İstem 1:
Verilen alıntıda "Cenabı Allah’ın lütuf" kısmından aşağıya, "Başkanlığı görevlerinde bulundum." kısmına kadar her şeyi yeniden yaz ve "yıllarca" ifadesini "uzun süre" ile değiştir.
İstem 2:
Verilen alıntıdaki "Çünkü onlardan ilkeler ve ülküler bazında farklılaşmışsınız." cümlesini İngilizceye çevir.

Verilen alıntı:
Suya Sabuna Dokunarak Yazı Yazmak Bazılarını Rahatsız
Ediyor
Veysi ERKEN
Aziz dostlar
Bir yerde cenabı Allah’ın rızasını
kazanmaktan başka gaye ile bulunmadıysanız yaptığınız açıklamalardan ve
yazdığınız yazılardan rahatsız olan eski tanıdık çok olur.
Çünkü onlardan ilkeler ve ülküler
bazında farklılaşmışsınız.
Hele hele bu işi parayla değil, sırf
cenabı Allah’ın bahşettiği bilginin sadakası diye yapıyorsanız tamamen
ayrışıyorsunuz.
Cenabı Allah’ın lütuf ve keremiyle
bir hareketin en üst yönetimlerinde yıllarca bulundum.
En son merhum Muhsin Yazıcıoğlu
döneminde ilgili partinin MKYK üyeliği ve YİK Başkanlığı görevlerinde bulundum.

Sıralanan girdiler:
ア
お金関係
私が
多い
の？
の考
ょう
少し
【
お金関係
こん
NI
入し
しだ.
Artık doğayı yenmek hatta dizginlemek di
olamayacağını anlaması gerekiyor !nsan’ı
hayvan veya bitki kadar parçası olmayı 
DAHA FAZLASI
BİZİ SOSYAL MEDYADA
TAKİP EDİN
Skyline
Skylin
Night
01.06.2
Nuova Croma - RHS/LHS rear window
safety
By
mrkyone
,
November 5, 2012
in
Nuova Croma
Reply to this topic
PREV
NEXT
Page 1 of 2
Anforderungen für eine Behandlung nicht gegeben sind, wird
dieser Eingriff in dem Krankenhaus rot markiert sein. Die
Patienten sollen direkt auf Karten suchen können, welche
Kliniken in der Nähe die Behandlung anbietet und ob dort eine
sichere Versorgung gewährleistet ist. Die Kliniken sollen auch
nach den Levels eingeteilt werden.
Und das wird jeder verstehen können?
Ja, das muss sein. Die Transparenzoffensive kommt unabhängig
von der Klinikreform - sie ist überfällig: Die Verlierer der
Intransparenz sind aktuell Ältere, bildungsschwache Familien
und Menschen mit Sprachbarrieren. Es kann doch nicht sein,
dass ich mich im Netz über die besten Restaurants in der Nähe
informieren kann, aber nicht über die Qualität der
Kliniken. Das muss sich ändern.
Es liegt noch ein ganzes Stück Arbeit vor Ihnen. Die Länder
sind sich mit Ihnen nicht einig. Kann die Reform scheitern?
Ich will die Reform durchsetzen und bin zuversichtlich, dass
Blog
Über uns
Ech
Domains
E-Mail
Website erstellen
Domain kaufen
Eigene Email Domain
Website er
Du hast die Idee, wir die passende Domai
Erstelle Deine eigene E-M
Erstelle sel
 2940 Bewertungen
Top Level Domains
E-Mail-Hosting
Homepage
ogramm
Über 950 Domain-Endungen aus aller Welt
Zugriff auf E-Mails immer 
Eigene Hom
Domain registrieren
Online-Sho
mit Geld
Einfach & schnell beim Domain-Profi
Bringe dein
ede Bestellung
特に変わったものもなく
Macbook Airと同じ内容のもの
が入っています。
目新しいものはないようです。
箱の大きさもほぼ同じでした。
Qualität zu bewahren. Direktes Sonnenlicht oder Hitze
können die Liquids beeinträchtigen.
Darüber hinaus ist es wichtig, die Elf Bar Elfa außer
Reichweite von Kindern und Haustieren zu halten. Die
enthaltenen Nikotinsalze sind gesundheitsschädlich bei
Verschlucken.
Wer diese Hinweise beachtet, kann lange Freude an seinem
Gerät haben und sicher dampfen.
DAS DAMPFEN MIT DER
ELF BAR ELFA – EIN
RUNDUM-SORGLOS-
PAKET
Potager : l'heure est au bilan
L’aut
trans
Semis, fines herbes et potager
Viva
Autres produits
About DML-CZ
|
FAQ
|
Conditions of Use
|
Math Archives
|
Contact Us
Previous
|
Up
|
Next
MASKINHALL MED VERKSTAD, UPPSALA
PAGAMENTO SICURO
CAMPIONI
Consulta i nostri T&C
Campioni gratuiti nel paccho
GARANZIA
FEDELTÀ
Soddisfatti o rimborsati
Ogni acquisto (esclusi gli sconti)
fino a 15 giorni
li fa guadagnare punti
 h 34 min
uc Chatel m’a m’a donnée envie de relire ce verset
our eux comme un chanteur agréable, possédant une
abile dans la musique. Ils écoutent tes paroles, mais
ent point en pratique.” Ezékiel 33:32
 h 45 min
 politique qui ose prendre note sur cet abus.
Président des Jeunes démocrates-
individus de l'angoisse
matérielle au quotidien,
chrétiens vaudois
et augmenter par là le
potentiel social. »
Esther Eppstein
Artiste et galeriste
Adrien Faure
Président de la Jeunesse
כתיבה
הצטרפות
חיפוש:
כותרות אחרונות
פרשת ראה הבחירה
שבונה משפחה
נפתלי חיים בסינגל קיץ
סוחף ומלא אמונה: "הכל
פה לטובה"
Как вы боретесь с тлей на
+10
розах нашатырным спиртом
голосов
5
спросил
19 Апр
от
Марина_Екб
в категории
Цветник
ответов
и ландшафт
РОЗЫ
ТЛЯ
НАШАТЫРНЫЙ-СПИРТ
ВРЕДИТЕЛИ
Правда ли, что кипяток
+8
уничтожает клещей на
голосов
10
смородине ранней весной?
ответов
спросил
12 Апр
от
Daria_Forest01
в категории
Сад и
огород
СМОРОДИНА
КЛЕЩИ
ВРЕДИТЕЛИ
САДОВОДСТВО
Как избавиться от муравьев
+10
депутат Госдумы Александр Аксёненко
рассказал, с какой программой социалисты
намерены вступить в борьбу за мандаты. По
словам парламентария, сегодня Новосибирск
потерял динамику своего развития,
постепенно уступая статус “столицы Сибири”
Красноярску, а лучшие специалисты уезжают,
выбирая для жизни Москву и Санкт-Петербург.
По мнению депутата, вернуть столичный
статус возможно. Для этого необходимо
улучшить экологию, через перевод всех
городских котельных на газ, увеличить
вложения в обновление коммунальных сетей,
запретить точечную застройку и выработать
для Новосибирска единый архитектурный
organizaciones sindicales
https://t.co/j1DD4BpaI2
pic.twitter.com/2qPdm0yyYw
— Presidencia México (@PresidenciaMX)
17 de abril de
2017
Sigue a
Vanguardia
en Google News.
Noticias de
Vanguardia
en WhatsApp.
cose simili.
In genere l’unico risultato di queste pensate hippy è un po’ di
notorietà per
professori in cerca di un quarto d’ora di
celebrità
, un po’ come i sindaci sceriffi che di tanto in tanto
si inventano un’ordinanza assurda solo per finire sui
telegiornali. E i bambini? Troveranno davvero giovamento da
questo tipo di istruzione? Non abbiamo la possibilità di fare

Yazılı yanıt 1:
Cenabı Allah’ın lütuf ve keremiyle
bir hareketin en üst yönetimlerinde uzun süre bulundum.
En son merhum Muhsin Yazıcıoğlu
döneminde ilgili partinin MKYK üyeliği ve YİK Başkanlığı görevlerinde bulundum.

Yazılı yanıt 2:
Because you have diverged from them in terms of principles and ideals.